What is required: Report the number of lines holding "SilkS" in the material below, and nothing more.

(Task data Opens)

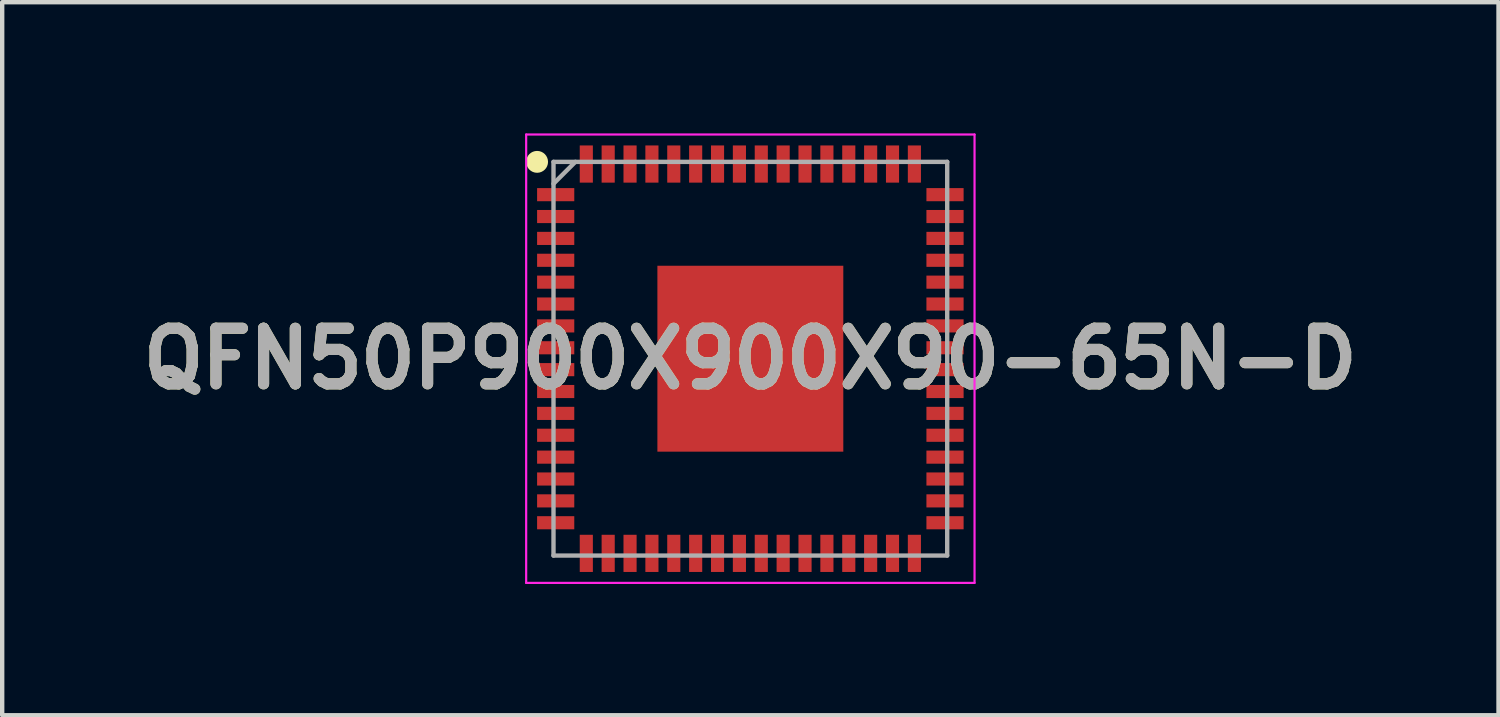
<source format=kicad_pcb>
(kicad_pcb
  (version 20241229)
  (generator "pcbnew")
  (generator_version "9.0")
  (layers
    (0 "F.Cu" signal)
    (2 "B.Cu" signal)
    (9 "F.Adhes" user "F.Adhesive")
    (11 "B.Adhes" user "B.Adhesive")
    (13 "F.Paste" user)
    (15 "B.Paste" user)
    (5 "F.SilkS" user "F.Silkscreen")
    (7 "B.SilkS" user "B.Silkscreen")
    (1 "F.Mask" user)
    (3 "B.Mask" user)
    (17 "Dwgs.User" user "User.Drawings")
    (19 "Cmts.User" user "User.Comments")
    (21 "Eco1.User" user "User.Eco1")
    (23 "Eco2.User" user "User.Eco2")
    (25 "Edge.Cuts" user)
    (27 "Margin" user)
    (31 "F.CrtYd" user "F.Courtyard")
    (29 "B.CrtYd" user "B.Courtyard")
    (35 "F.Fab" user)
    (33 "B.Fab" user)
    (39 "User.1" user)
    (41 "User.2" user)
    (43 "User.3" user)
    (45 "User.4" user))
  (footprint "QFN50P900X900X90-65N-D"
    (layer "F.Cu")
    (at 14.103 5.15)
    (property "Reference" "QFN50P900X900X90-65N-D" (at 0 0 0) (layer "F.SilkS") (effects (font (size 1.27 1.27) (thickness 0.254))))
    (attr smd)
    (fp_circle (center -4.875 -4.5) (end -4.875 -4.375) (stroke (width 0.25) (type solid)) (fill no) (layer "F.SilkS"))
    (fp_line (start -5.125 -5.125) (end 5.125 -5.125) (stroke (width 0.05) (type solid)) (layer "F.CrtYd"))
    (fp_line (start -5.125 5.125) (end -5.125 -5.125) (stroke (width 0.05) (type solid)) (layer "F.CrtYd"))
    (fp_line (start 5.125 -5.125) (end 5.125 5.125) (stroke (width 0.05) (type solid)) (layer "F.CrtYd"))
    (fp_line (start 5.125 5.125) (end -5.125 5.125) (stroke (width 0.05) (type solid)) (layer "F.CrtYd"))
    (fp_line (start -4.5 -4.5) (end 4.5 -4.5) (stroke (width 0.1) (type solid)) (layer "F.Fab"))
    (fp_line (start -4.5 -4) (end -4 -4.5) (stroke (width 0.1) (type solid)) (layer "F.Fab"))
    (fp_line (start -4.5 4.5) (end -4.5 -4.5) (stroke (width 0.1) (type solid)) (layer "F.Fab"))
    (fp_line (start 4.5 -4.5) (end 4.5 4.5) (stroke (width 0.1) (type solid)) (layer "F.Fab"))
    (fp_line (start 4.5 4.5) (end -4.5 4.5) (stroke (width 0.1) (type solid)) (layer "F.Fab"))
    (fp_text user "${REFERENCE}" (at 0 0 0) (layer "F.Fab") (effects (font (size 1.27 1.27) (thickness 0.254))))
    (pad "1" smd rect (at -4.45 -3.75 90) (size 0.3 0.85) (layers "F.Cu" "F.Mask" "F.Paste"))
    (pad "2" smd rect (at -4.45 -3.25 90) (size 0.3 0.85) (layers "F.Cu" "F.Mask" "F.Paste"))
    (pad "3" smd rect (at -4.45 -2.75 90) (size 0.3 0.85) (layers "F.Cu" "F.Mask" "F.Paste"))
    (pad "4" smd rect (at -4.45 -2.25 90) (size 0.3 0.85) (layers "F.Cu" "F.Mask" "F.Paste"))
    (pad "5" smd rect (at -4.45 -1.75 90) (size 0.3 0.85) (layers "F.Cu" "F.Mask" "F.Paste"))
    (pad "6" smd rect (at -4.45 -1.25 90) (size 0.3 0.85) (layers "F.Cu" "F.Mask" "F.Paste"))
    (pad "7" smd rect (at -4.45 -0.75 90) (size 0.3 0.85) (layers "F.Cu" "F.Mask" "F.Paste"))
    (pad "8" smd rect (at -4.45 -0.25 90) (size 0.3 0.85) (layers "F.Cu" "F.Mask" "F.Paste"))
    (pad "9" smd rect (at -4.45 0.25 90) (size 0.3 0.85) (layers "F.Cu" "F.Mask" "F.Paste"))
    (pad "10" smd rect (at -4.45 0.75 90) (size 0.3 0.85) (layers "F.Cu" "F.Mask" "F.Paste"))
    (pad "11" smd rect (at -4.45 1.25 90) (size 0.3 0.85) (layers "F.Cu" "F.Mask" "F.Paste"))
    (pad "12" smd rect (at -4.45 1.75 90) (size 0.3 0.85) (layers "F.Cu" "F.Mask" "F.Paste"))
    (pad "13" smd rect (at -4.45 2.25 90) (size 0.3 0.85) (layers "F.Cu" "F.Mask" "F.Paste"))
    (pad "14" smd rect (at -4.45 2.75 90) (size 0.3 0.85) (layers "F.Cu" "F.Mask" "F.Paste"))
    (pad "15" smd rect (at -4.45 3.25 90) (size 0.3 0.85) (layers "F.Cu" "F.Mask" "F.Paste"))
    (pad "16" smd rect (at -4.45 3.75 90) (size 0.3 0.85) (layers "F.Cu" "F.Mask" "F.Paste"))
    (pad "17" smd rect (at -3.75 4.45) (size 0.3 0.85) (layers "F.Cu" "F.Mask" "F.Paste"))
    (pad "18" smd rect (at -3.25 4.45) (size 0.3 0.85) (layers "F.Cu" "F.Mask" "F.Paste"))
    (pad "19" smd rect (at -2.75 4.45) (size 0.3 0.85) (layers "F.Cu" "F.Mask" "F.Paste"))
    (pad "20" smd rect (at -2.25 4.45) (size 0.3 0.85) (layers "F.Cu" "F.Mask" "F.Paste"))
    (pad "21" smd rect (at -1.75 4.45) (size 0.3 0.85) (layers "F.Cu" "F.Mask" "F.Paste"))
    (pad "22" smd rect (at -1.25 4.45) (size 0.3 0.85) (layers "F.Cu" "F.Mask" "F.Paste"))
    (pad "23" smd rect (at -0.75 4.45) (size 0.3 0.85) (layers "F.Cu" "F.Mask" "F.Paste"))
    (pad "24" smd rect (at -0.25 4.45) (size 0.3 0.85) (layers "F.Cu" "F.Mask" "F.Paste"))
    (pad "25" smd rect (at 0.25 4.45) (size 0.3 0.85) (layers "F.Cu" "F.Mask" "F.Paste"))
    (pad "26" smd rect (at 0.75 4.45) (size 0.3 0.85) (layers "F.Cu" "F.Mask" "F.Paste"))
    (pad "27" smd rect (at 1.25 4.45) (size 0.3 0.85) (layers "F.Cu" "F.Mask" "F.Paste"))
    (pad "28" smd rect (at 1.75 4.45) (size 0.3 0.85) (layers "F.Cu" "F.Mask" "F.Paste"))
    (pad "29" smd rect (at 2.25 4.45) (size 0.3 0.85) (layers "F.Cu" "F.Mask" "F.Paste"))
    (pad "30" smd rect (at 2.75 4.45) (size 0.3 0.85) (layers "F.Cu" "F.Mask" "F.Paste"))
    (pad "31" smd rect (at 3.25 4.45) (size 0.3 0.85) (layers "F.Cu" "F.Mask" "F.Paste"))
    (pad "32" smd rect (at 3.75 4.45) (size 0.3 0.85) (layers "F.Cu" "F.Mask" "F.Paste"))
    (pad "33" smd rect (at 4.45 3.75 90) (size 0.3 0.85) (layers "F.Cu" "F.Mask" "F.Paste"))
    (pad "34" smd rect (at 4.45 3.25 90) (size 0.3 0.85) (layers "F.Cu" "F.Mask" "F.Paste"))
    (pad "35" smd rect (at 4.45 2.75 90) (size 0.3 0.85) (layers "F.Cu" "F.Mask" "F.Paste"))
    (pad "36" smd rect (at 4.45 2.25 90) (size 0.3 0.85) (layers "F.Cu" "F.Mask" "F.Paste"))
    (pad "37" smd rect (at 4.45 1.75 90) (size 0.3 0.85) (layers "F.Cu" "F.Mask" "F.Paste"))
    (pad "38" smd rect (at 4.45 1.25 90) (size 0.3 0.85) (layers "F.Cu" "F.Mask" "F.Paste"))
    (pad "39" smd rect (at 4.45 0.75 90) (size 0.3 0.85) (layers "F.Cu" "F.Mask" "F.Paste"))
    (pad "40" smd rect (at 4.45 0.25 90) (size 0.3 0.85) (layers "F.Cu" "F.Mask" "F.Paste"))
    (pad "41" smd rect (at 4.45 -0.25 90) (size 0.3 0.85) (layers "F.Cu" "F.Mask" "F.Paste"))
    (pad "42" smd rect (at 4.45 -0.75 90) (size 0.3 0.85) (layers "F.Cu" "F.Mask" "F.Paste"))
    (pad "43" smd rect (at 4.45 -1.25 90) (size 0.3 0.85) (layers "F.Cu" "F.Mask" "F.Paste"))
    (pad "44" smd rect (at 4.45 -1.75 90) (size 0.3 0.85) (layers "F.Cu" "F.Mask" "F.Paste"))
    (pad "45" smd rect (at 4.45 -2.25 90) (size 0.3 0.85) (layers "F.Cu" "F.Mask" "F.Paste"))
    (pad "46" smd rect (at 4.45 -2.75 90) (size 0.3 0.85) (layers "F.Cu" "F.Mask" "F.Paste"))
    (pad "47" smd rect (at 4.45 -3.25 90) (size 0.3 0.85) (layers "F.Cu" "F.Mask" "F.Paste"))
    (pad "48" smd rect (at 4.45 -3.75 90) (size 0.3 0.85) (layers "F.Cu" "F.Mask" "F.Paste"))
    (pad "49" smd rect (at 3.75 -4.45) (size 0.3 0.85) (layers "F.Cu" "F.Mask" "F.Paste"))
    (pad "50" smd rect (at 3.25 -4.45) (size 0.3 0.85) (layers "F.Cu" "F.Mask" "F.Paste"))
    (pad "51" smd rect (at 2.75 -4.45) (size 0.3 0.85) (layers "F.Cu" "F.Mask" "F.Paste"))
    (pad "52" smd rect (at 2.25 -4.45) (size 0.3 0.85) (layers "F.Cu" "F.Mask" "F.Paste"))
    (pad "53" smd rect (at 1.75 -4.45) (size 0.3 0.85) (layers "F.Cu" "F.Mask" "F.Paste"))
    (pad "54" smd rect (at 1.25 -4.45) (size 0.3 0.85) (layers "F.Cu" "F.Mask" "F.Paste"))
    (pad "55" smd rect (at 0.75 -4.45) (size 0.3 0.85) (layers "F.Cu" "F.Mask" "F.Paste"))
    (pad "56" smd rect (at 0.25 -4.45) (size 0.3 0.85) (layers "F.Cu" "F.Mask" "F.Paste"))
    (pad "57" smd rect (at -0.25 -4.45) (size 0.3 0.85) (layers "F.Cu" "F.Mask" "F.Paste"))
    (pad "58" smd rect (at -0.75 -4.45) (size 0.3 0.85) (layers "F.Cu" "F.Mask" "F.Paste"))
    (pad "59" smd rect (at -1.25 -4.45) (size 0.3 0.85) (layers "F.Cu" "F.Mask" "F.Paste"))
    (pad "60" smd rect (at -1.75 -4.45) (size 0.3 0.85) (layers "F.Cu" "F.Mask" "F.Paste"))
    (pad "61" smd rect (at -2.25 -4.45) (size 0.3 0.85) (layers "F.Cu" "F.Mask" "F.Paste"))
    (pad "62" smd rect (at -2.75 -4.45) (size 0.3 0.85) (layers "F.Cu" "F.Mask" "F.Paste"))
    (pad "63" smd rect (at -3.25 -4.45) (size 0.3 0.85) (layers "F.Cu" "F.Mask" "F.Paste"))
    (pad "64" smd rect (at -3.75 -4.45) (size 0.3 0.85) (layers "F.Cu" "F.Mask" "F.Paste"))
    (pad "65" smd rect (at 0 0) (size 4.25 4.25) (layers "F.Cu" "F.Mask" "F.Paste")))
  (gr_rect
    (start -3 -3)
    (end 31.206 13.3)
    (stroke (width 0.1) (type default))
    (fill no)
    (layer "Edge.Cuts")))
</source>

(Task data Closes)

Result of the exercise: 4